Tal como este pormenor que citámos, toda a exposição se articula sobre o conceito da ligação. Catarina Dias não considera nunca, e bem, a arte como estando isolada de todo o tecido social, político, económico e, claro, artístico, que a suporta. As duas peças já mencionadas, com as sedutoras gradações de cinza que revelam, inscrevem-se também numa longa tradição da pintura moderna que se dá a si própria como tema e assunto, e da pintura contemporânea que não se cansa de citar a modernidade. Em duas outras salas da galeria esta evocação torna-se mais longínqua e menos directa. Aí, a artista pendurou do tecto quatro painéis de tecido para onde transferiu composições de imagens encontradas na imprensa: um macaco de olhos vazados, uma batata semi-descascada (mas como não pensar aqui também nos Comedores de batatas de Van Gogh, uma pintura sobre os camponeses miseráveis dos Países Baixos do século XIX?) e uma montagem de proveniência diversa, dos conflitos na Palestina a uma mulher indiana carregando uma pedra à cabeça, sobre fundo de folhas de jornal com cotações de acções e notícias sobre a Goldman Sachs. Estas peças, que evitam a montagem na parede colada ao lugar tradicionalmente atribuído à pintura, sintetizam-se numa espectacular reprodução em patchwork da fotografia do Costa Concordia afundado: paraíso perdido num lugar paradoxalmente calmo e aparentemente inofensivo.
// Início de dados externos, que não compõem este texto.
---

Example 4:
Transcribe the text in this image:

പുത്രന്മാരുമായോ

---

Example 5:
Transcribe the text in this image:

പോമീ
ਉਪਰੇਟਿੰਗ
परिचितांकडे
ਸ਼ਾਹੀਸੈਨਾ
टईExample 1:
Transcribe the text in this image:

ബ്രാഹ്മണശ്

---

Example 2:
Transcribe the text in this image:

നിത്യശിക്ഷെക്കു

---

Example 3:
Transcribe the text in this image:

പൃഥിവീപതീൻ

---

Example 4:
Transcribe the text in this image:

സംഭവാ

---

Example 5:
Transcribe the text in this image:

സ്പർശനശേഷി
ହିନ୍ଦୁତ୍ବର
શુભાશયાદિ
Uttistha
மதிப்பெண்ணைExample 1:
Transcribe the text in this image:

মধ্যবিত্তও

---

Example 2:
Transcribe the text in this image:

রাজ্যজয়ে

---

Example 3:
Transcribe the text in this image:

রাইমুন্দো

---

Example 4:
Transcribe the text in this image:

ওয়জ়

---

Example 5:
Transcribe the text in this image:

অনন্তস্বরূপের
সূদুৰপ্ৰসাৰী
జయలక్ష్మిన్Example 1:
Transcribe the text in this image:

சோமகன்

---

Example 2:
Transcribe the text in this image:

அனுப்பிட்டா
As conexões que se estabelecem entre as diversas imagens, das quais a mais directa é a do símio que, como máscara, nos devolve a nossa própria condição animal, desenvolvem-se noutras obras: de um texto sobre fundo negro pintado, que clarifica a intenção da autora, a pequenos tracejados cosidos sobre reproduções, e mesmo numa sala dedicada a desenhos, onde a mancha útil do papel é enegrecida, deixando ver palavras ou caracteres transferidos que introduzem sentido em cada peça. A mais inquietante de todas não deixa de ser a que apenas apresenta um rectângulo negro enquadrado por dois pares de aspas. Uma última peça, por fim, um vídeo, mostra uma personagem em luta sobre a qual o deslocar de acetatos quase transparentes produze a ilusão de movimento.
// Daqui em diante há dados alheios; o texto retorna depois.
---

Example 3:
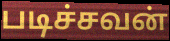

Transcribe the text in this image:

படிச்சவன்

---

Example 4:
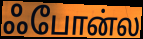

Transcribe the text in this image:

ஃபோன்ல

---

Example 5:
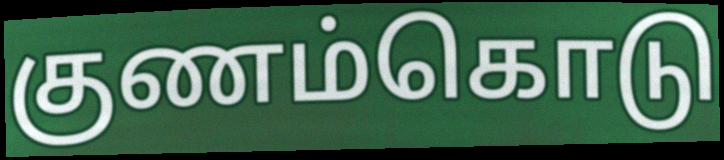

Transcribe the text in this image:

குணம்கொடு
A exposição é acompanhada por um texto de Isabel do Carmo, médica com um passado mítico ligado à luta dos tempos de transição entre a ditadura e a democracia. O texto acentua a presença do cinza, atribuindo-lhe o lugar entre o branco e o negro dos extremos, uma tonalidade entre a ausência total e a luz perfeita que se pode também considerar no seu lado metafórico de uma certa postura perante o mundo. Há contudo outras constantes na obra de Catarina Dias que se salientam no seu trabalho, e que consistem na atenção com que considera as ligações históricas. Entre elas, está a actualização de um dos trabalhos femininos por excelência, a costura, considerado aqui na sua literalidade de uma linha que é inserida entre duas realidades diferentes. Inclusive aquela que retrata outro trabalho feminino: o da mulher indiana carregando um peso absurdo, espécie de Sísifo castigado pelo simples facto de ter nascido.
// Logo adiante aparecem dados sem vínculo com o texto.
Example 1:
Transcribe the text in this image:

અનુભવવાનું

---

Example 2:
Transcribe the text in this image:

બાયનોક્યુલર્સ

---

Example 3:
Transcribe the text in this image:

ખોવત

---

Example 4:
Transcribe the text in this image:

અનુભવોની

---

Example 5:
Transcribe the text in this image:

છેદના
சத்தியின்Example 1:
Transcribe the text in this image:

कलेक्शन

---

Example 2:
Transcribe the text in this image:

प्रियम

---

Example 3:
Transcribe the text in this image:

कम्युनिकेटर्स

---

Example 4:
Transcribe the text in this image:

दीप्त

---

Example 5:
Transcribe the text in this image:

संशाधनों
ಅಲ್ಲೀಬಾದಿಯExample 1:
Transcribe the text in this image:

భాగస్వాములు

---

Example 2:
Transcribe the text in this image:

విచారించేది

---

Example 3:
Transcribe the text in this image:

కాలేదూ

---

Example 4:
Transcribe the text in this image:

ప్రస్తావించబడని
As ligações de Catarina Dias, enfim, replicam a própria condição contemporânea. Estamos em ligaç? ?o permanente com tudo, via todos os gadgets que enchem as nossas casas e os nossos bolsos. O cinzento é a cor da indiferença, como a artista parece querer alertar-nos. Tudo se equivale, tudo é pardo na condição em que vivemos. Na atenção que a artista dedica às imagens que escolhe, e no modo como as combina, reside a diferença que é possível fazer.